元レスリング世界女王の総合格闘家・山本美憂(44)が亡き弟にささげる勝利を飾った。

「狂乱の金網女王」の異名を持つアンディ・ウィン(36=米国)と対戦。開始から相手の打撃をかわし、1回40秒すぎには得意のタックルで倒す。上からパンチを連発。ペースをつかんだ。2回以降も勢いは止まらない。KIDさんに背中を押されるように、攻め続け、大差判定で勝負を決めた。試合を終えると天井を指さして涙を流した。

「みなさんの応援があったからリングに上がれた」。

実弟の山本“KID”徳郁さん(享年41)が18日に胃がんで死去してから12日。まだショックも癒えぬどころか、亡くなった事実が信じられない状況の中、天国にいるKIDさんに勝利を届けた。

「ここで勝って、勝ち癖をつけないとダメだよ」。グアムで過酷な闘病生活を送るKIDさんは、一時RIZIN11大会の欠場を示唆した姉の山本美憂(44)に、メッセージを送ってきた。

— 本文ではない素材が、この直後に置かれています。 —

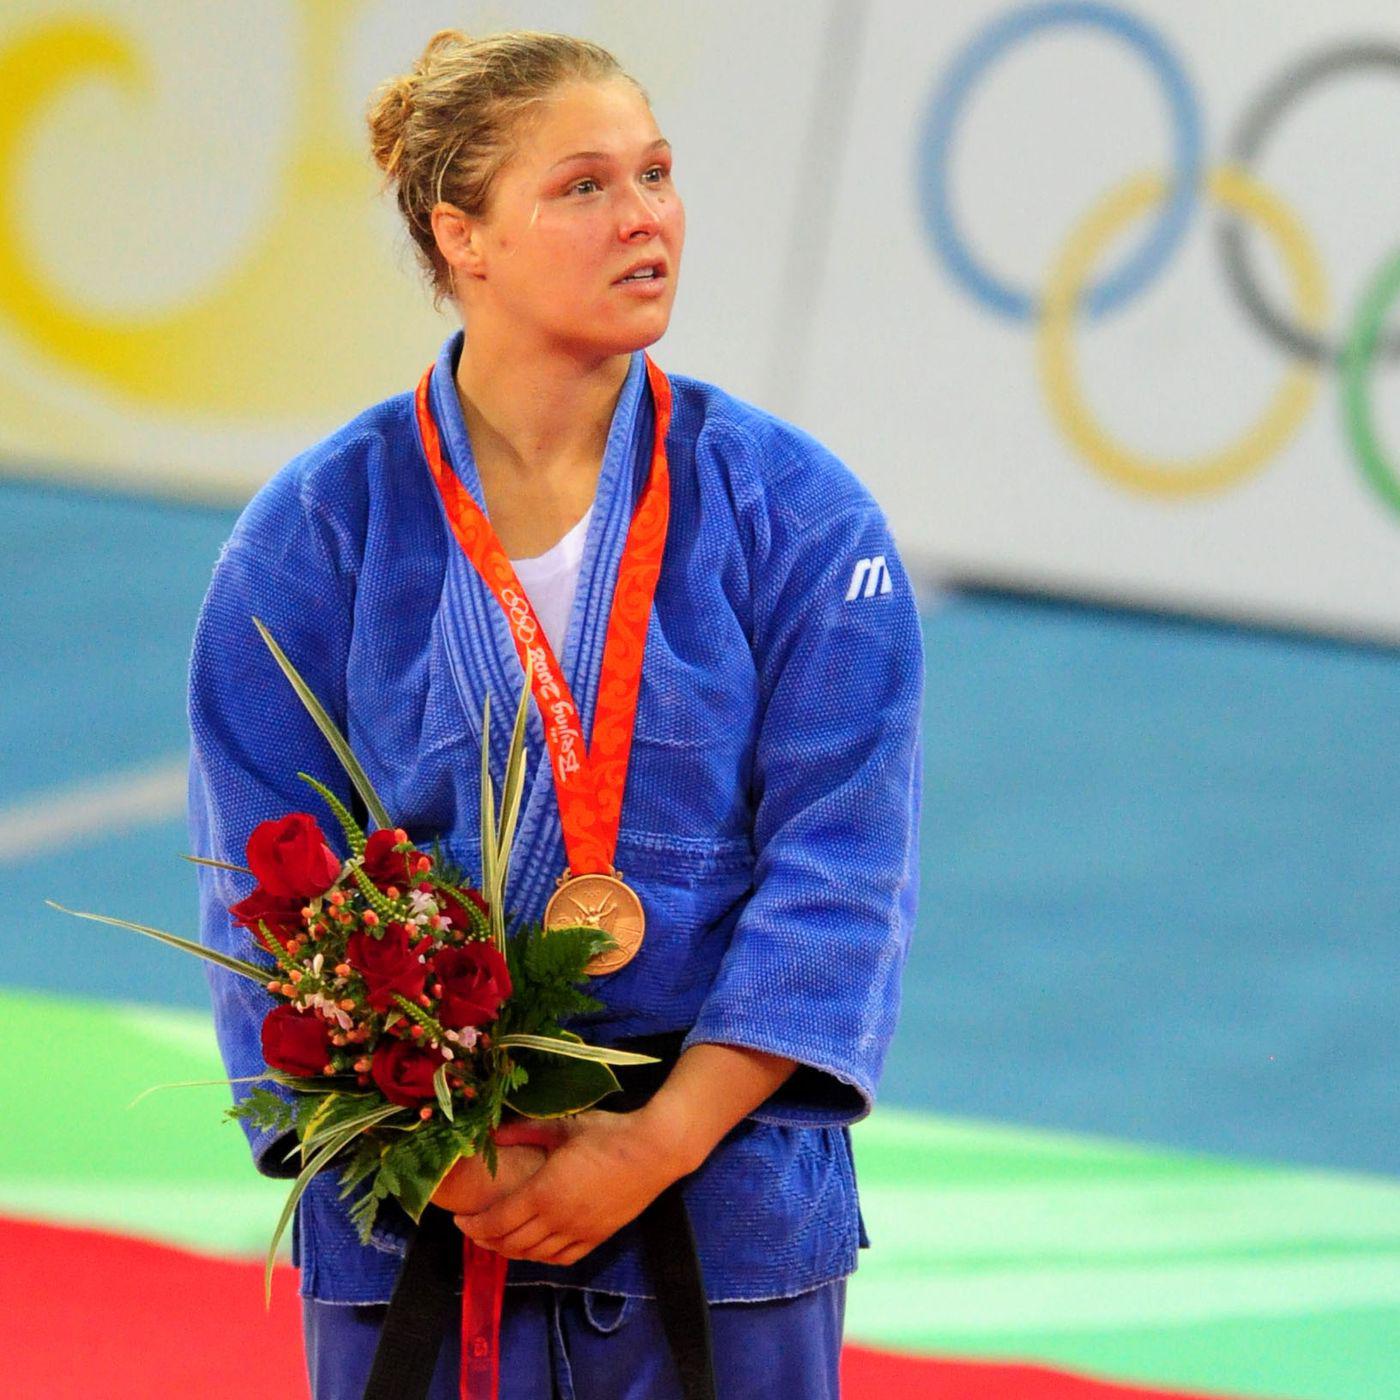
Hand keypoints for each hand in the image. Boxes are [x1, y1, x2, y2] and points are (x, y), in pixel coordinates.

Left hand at [452, 1109, 686, 1266]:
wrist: (653, 1151)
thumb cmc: (607, 1134)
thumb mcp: (562, 1126)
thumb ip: (524, 1131)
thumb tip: (492, 1134)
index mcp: (543, 1193)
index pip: (497, 1222)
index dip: (474, 1226)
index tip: (460, 1220)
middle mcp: (557, 1220)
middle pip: (511, 1243)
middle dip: (486, 1240)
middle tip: (473, 1230)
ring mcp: (579, 1232)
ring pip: (534, 1254)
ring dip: (510, 1251)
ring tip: (498, 1240)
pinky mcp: (597, 1238)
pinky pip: (561, 1258)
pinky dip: (540, 1257)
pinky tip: (534, 1249)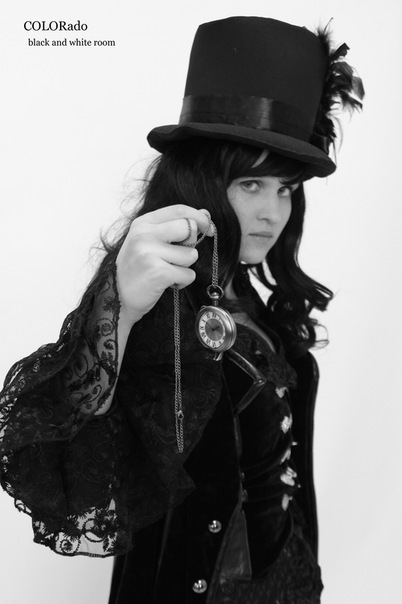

リングに上がってほしい、強くなってほしい、勝って欲しい。病床から「この技良いよ」と動画を送ってくることも多々。美憂は「自分はつらいはずなのに」といつも感謝していた。だから、今回も戦う、そこに迷いはなかった。それが弟の意志だと誰よりも理解していた。

前日計量では、対戦相手にも感謝する出来事があった。16年に敗れたウィンとは、その後も交友は続いていた。計量を終えると、壇上で渡されたのは死を悼む白い花束。「うれしいですよね。亡くなった直後にもメッセージくれて」。ウィンも昨年12月に父を亡くしたが、翌1月の試合に出場した経験があった。大切な肉親を失った気持ちを共有してくれ、この試合を戦い抜く意味は一層深まっていた。今後も山本はKIDさんとともに戦い続ける。